The 7 Secrets of Successful Advertising (for 9-year Olds)

Computer work

I’ve just had to explain advertising to 60 9-year olds.

Let me explain. My son’s class (year 4) is studying persuasive writing – they’re creating posters, radio and TV ads to promote their chosen country (in my son’s case, Norway) – so I offered my services to come in and give them some tips.

It’s a worthwhile exercise working out how you’re going to explain something to a room full of children. It forces you to go back to basic principles and simplify things – to drop the jargon we might use in a roomful of our peers just to prove we’re ‘one of the club’.

But why am I sharing this with you? Most of you, I’m sure, are older than 9. Well, many of us get so bogged down with the tools, the media we use to reach our audience, that we lose sight of the basics of marketing – human psychology and the principles of persuasion. I’m a great believer that the most important things for marketers to understand are human beings and how and why their brands appeal to them, and not get too bogged down with the technical detail of how some of the tools our trade work.

OK, enough preamble – if you were a 9 year old, you’d be fidgeting in the front row by now. Here are the 7 principles of successful advertising I shared with my son’s class.

1. Know Your Audience

Pretty fundamental and I know I’m teaching my grandmother to suck eggs, metaphorically speaking but I’m still surprised (well, a little shocked really) when I hear my peers talking about pushing destinations, hotels, room types, airline seats etc and not talking about the types of people they’ll be marketing those things to.

2. Grab Their Attention

I did my research and found out that estimates as to how many ads the average adult consumes in a day vary from 300 to 3,000. Clearly, if you want to deliver your desired message, you’ve got to get people’s attention first. To do that, you have to ignore your fundamental human instinct to fit in, and work out how you can stand out. You need to study what everyone else is doing and then do something that none of them are. That’s not as easy as it sounds, and it means you’re going to need to take some risks.

I worked on the very latest ‘Find Your Amazing’ TV ad for Kuoni (including an arduous trip to the Maldives to supervise the shoot – I don’t need your sympathy) and the first half of the ad was all about capturing the audience’s attention. Of course, a woman walking on water is pretty likely to capture somebody’s attention but, in this case, don’t underestimate the power of the music. The fact it started almost inaudible, compared to the instantaneous blaring of the ads surrounding it was just as important – it made people look up from what they were doing and give it their undivided attention.

3. Talk About Features, Not Benefits

This was the very first thing I was taught as a early 20-something graduate selling advertising space for Marketing Week. It means, don’t talk about your product, talk about what your product can do for your audience.

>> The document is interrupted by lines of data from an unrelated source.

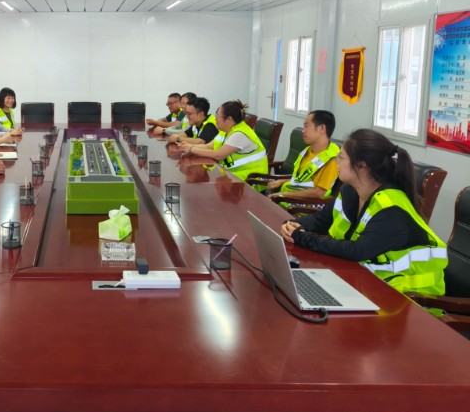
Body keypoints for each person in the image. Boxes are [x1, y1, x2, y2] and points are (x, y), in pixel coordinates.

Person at [280, 129, 447, 296]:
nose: (336, 161)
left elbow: (357, 251)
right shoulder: (350, 191)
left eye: (341, 157)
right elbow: (322, 220)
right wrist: (292, 225)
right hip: (368, 282)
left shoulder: (391, 208)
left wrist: (301, 237)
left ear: (361, 166)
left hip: (410, 297)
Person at [178, 99, 268, 181]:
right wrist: (188, 146)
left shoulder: (240, 134)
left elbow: (218, 155)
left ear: (229, 119)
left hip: (251, 179)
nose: (215, 118)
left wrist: (191, 149)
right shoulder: (225, 131)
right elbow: (208, 146)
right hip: (232, 175)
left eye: (218, 115)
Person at [267, 110, 339, 201]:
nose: (303, 131)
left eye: (306, 126)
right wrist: (280, 182)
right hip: (287, 198)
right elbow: (300, 180)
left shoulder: (331, 159)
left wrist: (283, 194)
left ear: (322, 128)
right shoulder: (307, 151)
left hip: (303, 206)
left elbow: (319, 193)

So for my son’s Norway promotion, I told him not to talk about the mountains but tell people what they can do in the mountains – walk, cycle etc. Tell a story and place your audience in that story as the leading characters.

4. Make Them Like You by Using People Like Them in Your Adverts

Showing your audience ‘people like them’ in your ads works on a couple of levels. It makes them like your brand more – people like people like them – and it provides a degree of social proof (I want to buy a product which other people like me buy).

Remember, people often buy things – particularly premium goods – to bridge a gap between their self perception and how they’d like to be perceived. They want to look at idealized versions of themselves – better looking, younger – rather than reality.

5. Tell Them What to Do Next

Ignore your advertising agency here, who want you ad to look all beautiful and clean and not get cluttered up with a call to action. If you tell someone what to do, they’re more likely to do it – it’s just the way we’re programmed. If you want your ad to exist as a work of art, then leave a CTA out. If you want it to deliver some sort of commercial return, put one in.

6. Make Them Think That If They Don’t Do Something Now, They’ll Miss Out

Again, we’re back to the fundamentals of human psychology – sales and limited time offers work because we hate to miss out. Nothing seems more desirable when it’s about to be taken away. Just witness the mayhem that Black Friday unleashed.

7. Always Include Your Logo and Strapline

Ok, I really am teaching my grandmother to suck eggs now. Nuff said.

That’s not a comprehensive list (I’m a sucker for alliteration and ‘7 Secrets’ sounded so much better than ‘8 secrets’) but it’s a not a bad little checklist and I hope you find it useful.

The other the piece of advice I’d give based on this little exercise? Next time you’re explaining your product, strategy (or anything really) to a roomful of your peers, imagine you’re writing it for a 9-year olds. Jargon clouds your meaning – simplicity is the key to successful communication, whether you’re talking to your peers, your customers or a roomful of children.